I also ran two very different playtests this week! Here are the highlights:
Playtest 6 • Tuesday, April 2 (ITP Quick & Dirty Show)
The Quick & Dirty Show provided an opportunity to test out a few things:
Parts of speech: are there some that are easier to detect / sneak than others?
A new introduction script with more precise language and organization
A new mechanic when guessing someone else’s word: if you’re right you take the card-in-hand of the other person and add it to your pile; if you’re wrong, they take your current card-in-hand into their stack of points.
Slogans and login design: which resonates more?
In total, seven different groups of people played for nearly 2.5 hours straight. The included a mix of current ITP students (1st-years, 2nd-years, and residents), friends of current students, and prospective students. I personally knew about half of the people who played. Of course the context of the event is to test work, so folks who sat at the table did so ready to play. It was a blast! The introduction and the guessing word mechanics felt right—much fewer questions overall compared to past playtest sessions. International students suggested it would be a fun way to practice English (this is a repeating theme). My unscientific assessment was that adjectives and adverbs are too easy. “Sincere Competitive Chitchat” seems to be winner.
Playtest 7 • Tuesday, April 3 (ITP Feedback Collective)
Early on in this process, Greg Trefry suggested that I play the game in a variety of groups, even with folks who don’t really want to play. My sense is that I checked this box by forcing the game into context of the only formal crit group at ITP. The atmosphere was completely different from the festiveness of the night before. In comparison it was eerily quiet and only three people played across wide classroom tables while others looked on—which added an off-putting performance vibe into the mix. Attendees included one professor, one resident, four 1st-year students, and myself. It was useful, however, because it helped me see a recurring theme when people who do not know each other personally well, and who are not seeking to play the game, are wrangled into it: the conversations invariably lag and there’s feedback to include a timer to pressure people into speaking. I also tested something new and presented a choice of themed words: the most-searched Shakespeare keywords (source), keywords from A Brief History in Time (The Foreword to Chapter 6) (source), and keywords from the two most recent State of the Union Addresses (source). Players chose Stephen Hawking.

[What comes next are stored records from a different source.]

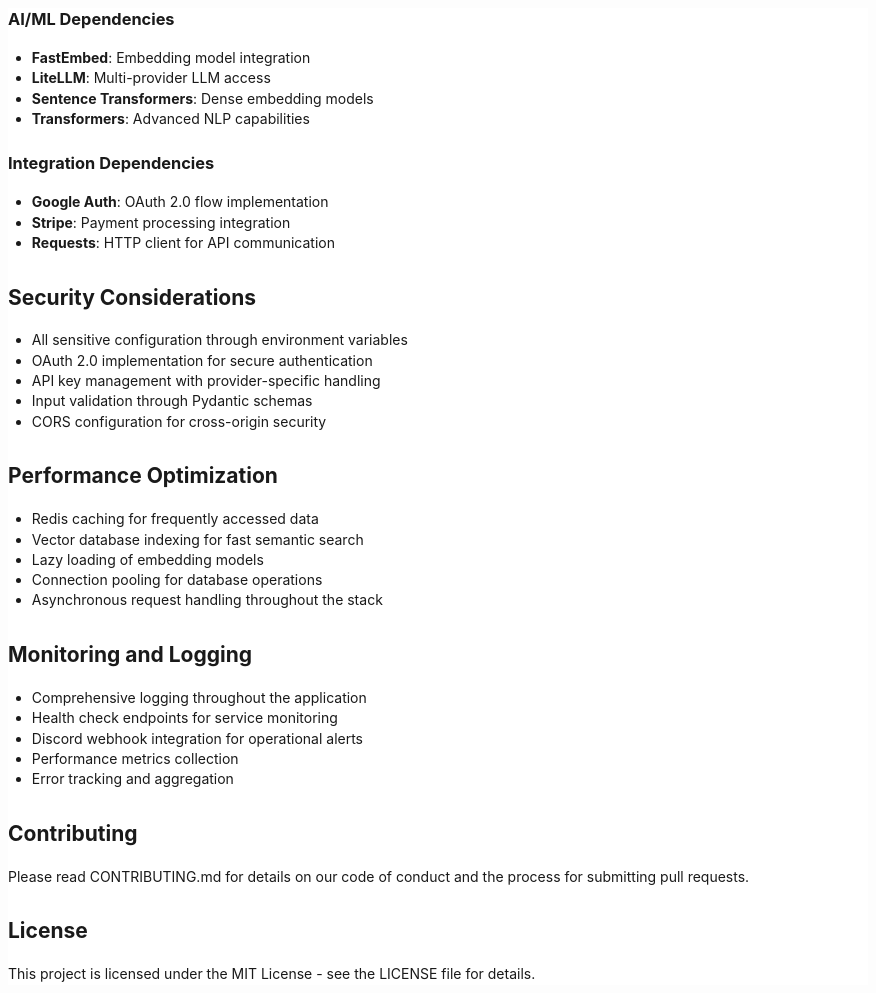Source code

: ### AI/ML Dependencies
- **FastEmbed**: Embedding model integration
- **LiteLLM**: Multi-provider LLM access
- **Sentence Transformers**: Dense embedding models
- **Transformers**: Advanced NLP capabilities

### Integration Dependencies
- **Google Auth**: OAuth 2.0 flow implementation
- **Stripe**: Payment processing integration
- **Requests**: HTTP client for API communication

## Security Considerations

- All sensitive configuration through environment variables
- OAuth 2.0 implementation for secure authentication
- API key management with provider-specific handling
- Input validation through Pydantic schemas
- CORS configuration for cross-origin security

## Performance Optimization

- Redis caching for frequently accessed data
- Vector database indexing for fast semantic search
- Lazy loading of embedding models
- Connection pooling for database operations
- Asynchronous request handling throughout the stack

## Monitoring and Logging

- Comprehensive logging throughout the application
- Health check endpoints for service monitoring
- Discord webhook integration for operational alerts
- Performance metrics collection
- Error tracking and aggregation

## Contributing

Please read CONTRIBUTING.md for details on our code of conduct and the process for submitting pull requests.

## License

This project is licensed under the MIT License - see the LICENSE file for details.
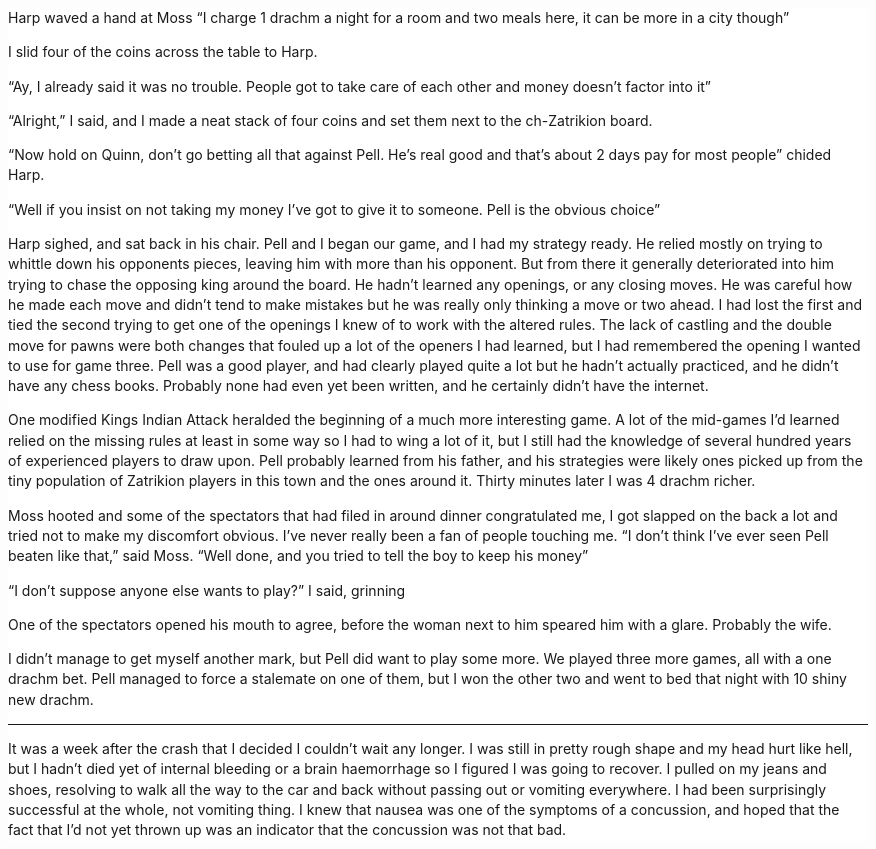 Harp waved a hand at Moss “I charge 1 drachm a night for a room and two meals here, it can be more in a city though”

I slid four of the coins across the table to Harp.

“Ay, I already said it was no trouble. People got to take care of each other and money doesn’t factor into it”

“Alright,” I said, and I made a neat stack of four coins and set them next to the ch-Zatrikion board.

“Now hold on Quinn, don’t go betting all that against Pell. He’s real good and that’s about 2 days pay for most people” chided Harp.

“Well if you insist on not taking my money I’ve got to give it to someone. Pell is the obvious choice”

Harp sighed, and sat back in his chair. Pell and I began our game, and I had my strategy ready. He relied mostly on trying to whittle down his opponents pieces, leaving him with more than his opponent. But from there it generally deteriorated into him trying to chase the opposing king around the board. He hadn’t learned any openings, or any closing moves. He was careful how he made each move and didn’t tend to make mistakes but he was really only thinking a move or two ahead. I had lost the first and tied the second trying to get one of the openings I knew of to work with the altered rules. The lack of castling and the double move for pawns were both changes that fouled up a lot of the openers I had learned, but I had remembered the opening I wanted to use for game three. Pell was a good player, and had clearly played quite a lot but he hadn’t actually practiced, and he didn’t have any chess books. Probably none had even yet been written, and he certainly didn’t have the internet.

One modified Kings Indian Attack heralded the beginning of a much more interesting game. A lot of the mid-games I’d learned relied on the missing rules at least in some way so I had to wing a lot of it, but I still had the knowledge of several hundred years of experienced players to draw upon. Pell probably learned from his father, and his strategies were likely ones picked up from the tiny population of Zatrikion players in this town and the ones around it. Thirty minutes later I was 4 drachm richer.

Moss hooted and some of the spectators that had filed in around dinner congratulated me, I got slapped on the back a lot and tried not to make my discomfort obvious. I’ve never really been a fan of people touching me. “I don’t think I’ve ever seen Pell beaten like that,” said Moss. “Well done, and you tried to tell the boy to keep his money”

“I don’t suppose anyone else wants to play?” I said, grinning

One of the spectators opened his mouth to agree, before the woman next to him speared him with a glare. Probably the wife.

I didn’t manage to get myself another mark, but Pell did want to play some more. We played three more games, all with a one drachm bet. Pell managed to force a stalemate on one of them, but I won the other two and went to bed that night with 10 shiny new drachm.

-----------------------------------------------------

It was a week after the crash that I decided I couldn’t wait any longer. I was still in pretty rough shape and my head hurt like hell, but I hadn’t died yet of internal bleeding or a brain haemorrhage so I figured I was going to recover. I pulled on my jeans and shoes, resolving to walk all the way to the car and back without passing out or vomiting everywhere. I had been surprisingly successful at the whole, not vomiting thing. I knew that nausea was one of the symptoms of a concussion, and hoped that the fact that I’d not yet thrown up was an indicator that the concussion was not that bad.
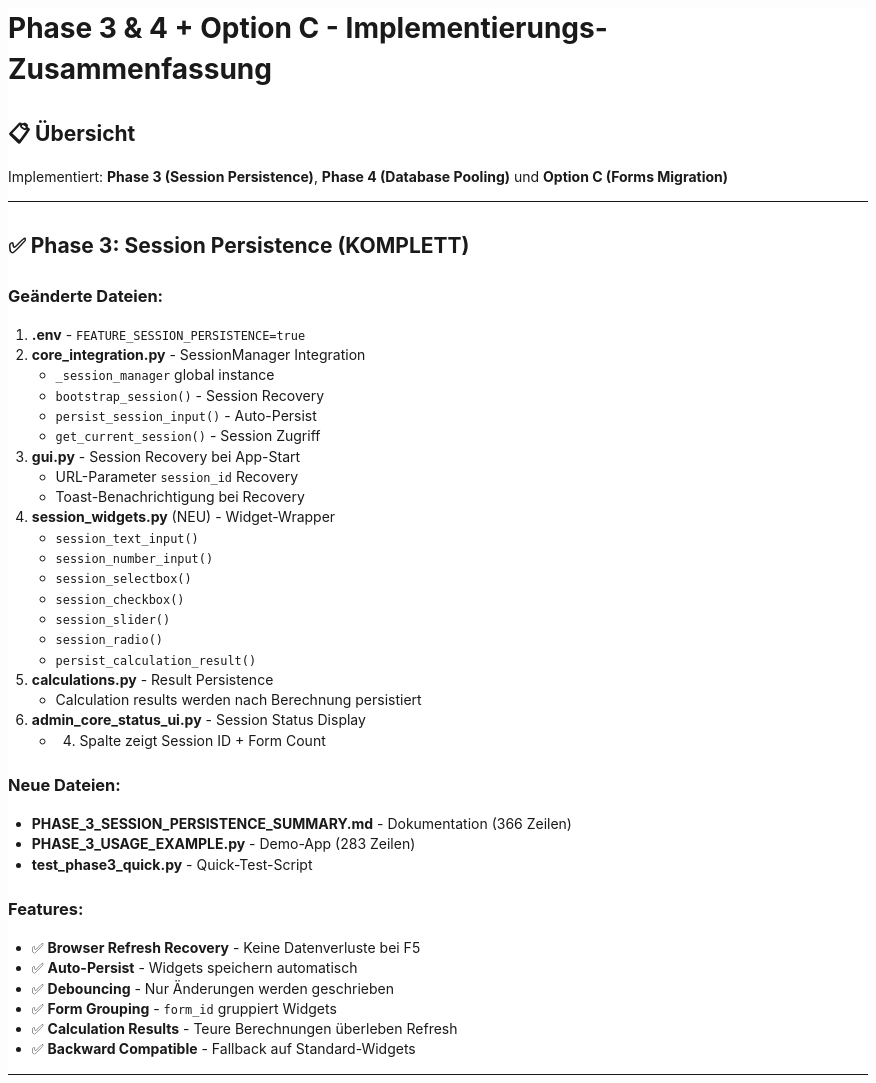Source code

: # Phase 3 & 4 + Option C - Implementierungs-Zusammenfassung

## 📋 Übersicht

Implementiert: **Phase 3 (Session Persistence)**, **Phase 4 (Database Pooling)** und **Option C (Forms Migration)**

---

## ✅ Phase 3: Session Persistence (KOMPLETT)

### Geänderte Dateien:
1. **.env** - `FEATURE_SESSION_PERSISTENCE=true`
2. **core_integration.py** - SessionManager Integration
   - `_session_manager` global instance
   - `bootstrap_session()` - Session Recovery
   - `persist_session_input()` - Auto-Persist
   - `get_current_session()` - Session Zugriff
3. **gui.py** - Session Recovery bei App-Start
   - URL-Parameter `session_id` Recovery
   - Toast-Benachrichtigung bei Recovery
4. **session_widgets.py** (NEU) - Widget-Wrapper
   - `session_text_input()`
   - `session_number_input()`
   - `session_selectbox()`
   - `session_checkbox()`
   - `session_slider()`
   - `session_radio()`
   - `persist_calculation_result()`
5. **calculations.py** - Result Persistence
   - Calculation results werden nach Berechnung persistiert
6. **admin_core_status_ui.py** - Session Status Display
   - 4. Spalte zeigt Session ID + Form Count

### Neue Dateien:
- **PHASE_3_SESSION_PERSISTENCE_SUMMARY.md** - Dokumentation (366 Zeilen)
- **PHASE_3_USAGE_EXAMPLE.py** - Demo-App (283 Zeilen)
- **test_phase3_quick.py** - Quick-Test-Script

### Features:
- ✅ **Browser Refresh Recovery** - Keine Datenverluste bei F5
- ✅ **Auto-Persist** - Widgets speichern automatisch
- ✅ **Debouncing** - Nur Änderungen werden geschrieben
- ✅ **Form Grouping** - `form_id` gruppiert Widgets
- ✅ **Calculation Results** - Teure Berechnungen überleben Refresh
- ✅ **Backward Compatible** - Fallback auf Standard-Widgets

---
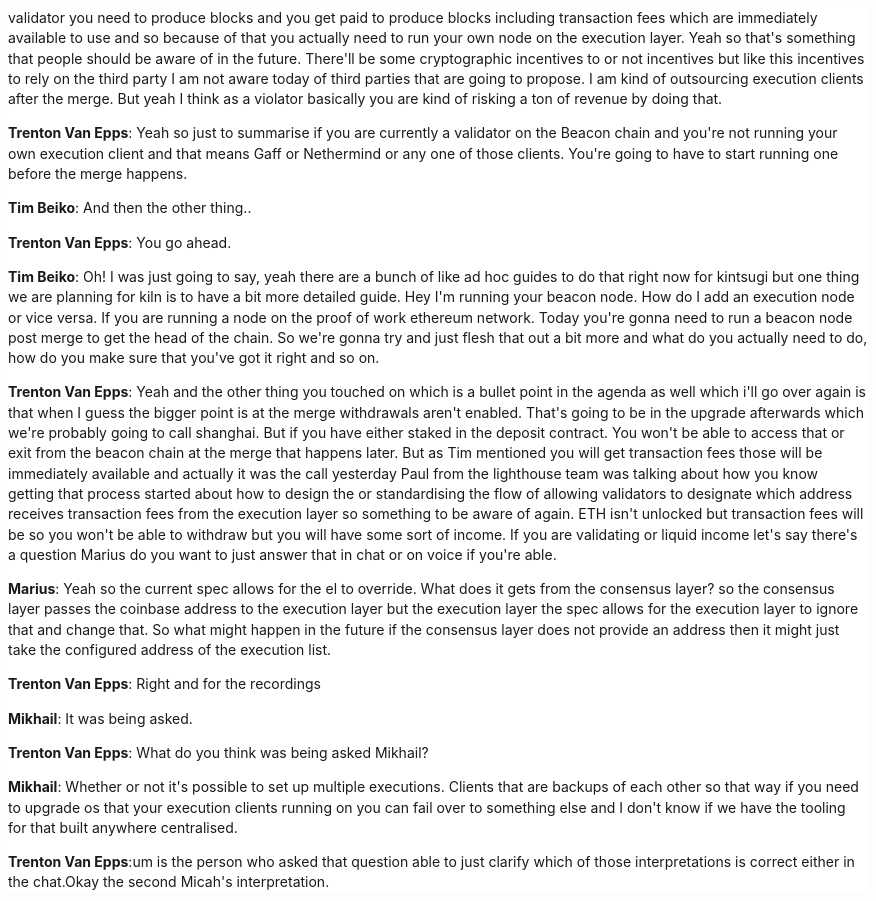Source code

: validator you need to produce blocks and you get paid to produce blocks including transaction fees which are immediately available to use and so because of that you actually need to run your own node on the execution layer. Yeah so that's something that people should be aware of in the future. There'll be some cryptographic incentives to or not incentives but like this incentives to rely on the third party I am not aware today of third parties that are going to propose. I am kind of outsourcing execution clients after the merge. But yeah I think as a violator basically you are kind of risking a ton of revenue by doing that.

**Trenton Van Epps**: Yeah so just to summarise if you are currently a validator on the Beacon chain and you're not running your own execution client and that means Gaff or
Nethermind or any one of those clients.  You're going to have to start running one before the merge happens.

**Tim Beiko**: And then the other thing.. 

**Trenton Van Epps**: You go ahead.

**Tim Beiko**:  Oh! I was just going to say, yeah there are a bunch of like ad hoc guides to do that right now for kintsugi but one thing we are planning for kiln is to have a bit more detailed guide.  Hey I'm running your beacon node. How do I add an execution node or vice versa.  If you are running a node on the proof of work ethereum network. Today you're gonna need to run a beacon node post merge to get the head of the chain. So we're gonna try and just flesh that out a bit more and what do you actually need to do, how do you make sure that you've got it right and so on.

**Trenton Van Epps**: Yeah and the other thing you touched on which is a bullet point in the agenda as well which i'll go over again is that when I guess the bigger point is at the merge
withdrawals aren't enabled. That's going to be in the upgrade afterwards which we're probably going to call shanghai. But if you have either staked in the deposit contract. You won't be able to access that or exit from the beacon chain at the merge that happens later. But as Tim mentioned you will get transaction fees those will be immediately available and actually it was the call yesterday Paul from the lighthouse team was talking about how you know getting that process started about how to design the or standardising the flow of allowing validators to designate which address receives transaction fees from the execution
layer so something to be aware of again. ETH isn't unlocked but transaction fees will be so you won't be able to withdraw but you will have some sort of income. If you are validating or 
liquid income let's say  there's a question Marius do you want to just answer that in chat or
on voice if you're able.

**Marius**: Yeah so the current spec allows for the el to override. What does it gets from the consensus layer? so the consensus layer passes the coinbase address to the execution layer but the execution layer the spec allows for the execution layer to ignore that and change that. So what might happen in the future if the consensus layer does not provide an
address then it might just take the configured address of the execution list.

**Trenton Van Epps**: Right and for the recordings

**Mikhail**: It was being asked.

**Trenton Van Epps**: What do you think was being asked Mikhail?

**Mikhail**:  Whether or not it's possible to set up multiple executions. Clients that are backups of each other so that way if you need to upgrade os  that  your execution clients running on you can fail over to something else and I don't know if we have the tooling for that
built anywhere centralised.

**Trenton Van Epps**:um is the person who asked that question able to just clarify
which of those interpretations is correct either in the chat.Okay the second Micah's interpretation.
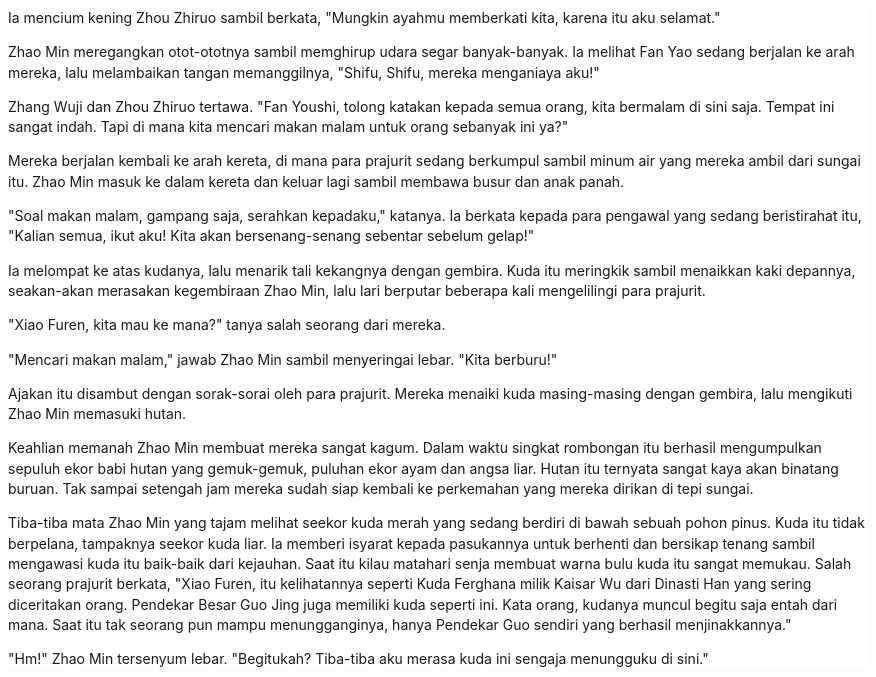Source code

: Ia mencium kening Zhou Zhiruo sambil berkata, "Mungkin ayahmu memberkati kita, karena itu aku selamat."

Zhao Min meregangkan otot-ototnya sambil memghirup udara segar banyak-banyak. Ia melihat Fan Yao sedang berjalan 
ke arah mereka, lalu melambaikan tangan memanggilnya, "Shifu, Shifu, mereka menganiaya aku!"

Zhang Wuji dan Zhou Zhiruo tertawa. "Fan Youshi, tolong katakan kepada semua orang, kita bermalam di sini saja. 
Tempat ini sangat indah. Tapi di mana kita mencari makan malam untuk orang sebanyak ini ya?"

Mereka berjalan kembali ke arah kereta, di mana para prajurit sedang berkumpul sambil minum air yang mereka ambil 
dari sungai itu. Zhao Min masuk ke dalam kereta dan keluar lagi sambil membawa busur dan anak panah.

"Soal makan malam, gampang saja, serahkan kepadaku," katanya. Ia berkata kepada para pengawal yang sedang 
beristirahat itu, "Kalian semua, ikut aku! Kita akan bersenang-senang sebentar sebelum gelap!"

Ia melompat ke atas kudanya, lalu menarik tali kekangnya dengan gembira. Kuda itu meringkik sambil menaikkan kaki depannya, 
seakan-akan merasakan kegembiraan Zhao Min, lalu lari berputar beberapa kali mengelilingi para prajurit.

"Xiao Furen, kita mau ke mana?" tanya salah seorang dari mereka.

"Mencari makan malam," jawab Zhao Min sambil menyeringai lebar. "Kita berburu!"

Ajakan itu disambut dengan sorak-sorai oleh para prajurit. Mereka menaiki kuda masing-masing dengan gembira, lalu 
mengikuti Zhao Min memasuki hutan.

Keahlian memanah Zhao Min membuat mereka sangat kagum. Dalam waktu singkat rombongan itu berhasil mengumpulkan 
sepuluh ekor babi hutan yang gemuk-gemuk, puluhan ekor ayam dan angsa liar. Hutan itu ternyata sangat kaya akan 
binatang buruan. Tak sampai setengah jam mereka sudah siap kembali ke perkemahan yang mereka dirikan di tepi sungai.

Tiba-tiba mata Zhao Min yang tajam melihat seekor kuda merah yang sedang berdiri di bawah sebuah pohon pinus. 
Kuda itu tidak berpelana, tampaknya seekor kuda liar. Ia memberi isyarat kepada pasukannya untuk berhenti dan 
bersikap tenang sambil mengawasi kuda itu baik-baik dari kejauhan. Saat itu kilau matahari senja membuat warna 
bulu kuda itu sangat memukau. Salah seorang prajurit berkata, "Xiao Furen, itu kelihatannya seperti Kuda Ferghana 
milik Kaisar Wu dari Dinasti Han yang sering diceritakan orang. Pendekar Besar Guo Jing juga memiliki kuda seperti ini. 
Kata orang, kudanya muncul begitu saja entah dari mana. Saat itu tak seorang pun mampu menungganginya, hanya Pendekar Guo 
sendiri yang berhasil menjinakkannya."

"Hm!" Zhao Min tersenyum lebar. "Begitukah? Tiba-tiba aku merasa kuda ini sengaja menungguku di sini."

This throws an extra layer of meta into the game: 1) keeping up with the conversation, 2) planning how to insert your word, and now 3) considering the context of the words’ theme to help you catch them.
Going Forward, some notes for the next three weeks:
Pick a target audience: This game has a different feel and might need different mechanics for different contexts (an ice-breaker for people who just met, a parlor game for friends and family, or language fluency practice with vocab words—an inkling that I’ve had since the midterm presentation. I probably need to focus on just one group for the remainder of this semester: let’s do friends!
Schedule events: I need to plan rendezvous with my friends.
Documentation: …and start filming said rendezvous. Since the final thesis assessment is a presentation, it will be imperative that I show the game in action in order to explain well it to the audience. I’ve ordered a shotgun mic for my smartphone and additional filming accessories for a lightweight yet quality video recording rig.
A digital version? Ideally, I’d like to code a digital version to test out a variety of dictionaries as it takes so much time to make word cards) so I’ve started coding a possibility. I feel good about the mechanics of the current paper prototype, but I’m not sure how to translate them into a web app exactly. This will be the focus up the upcoming week.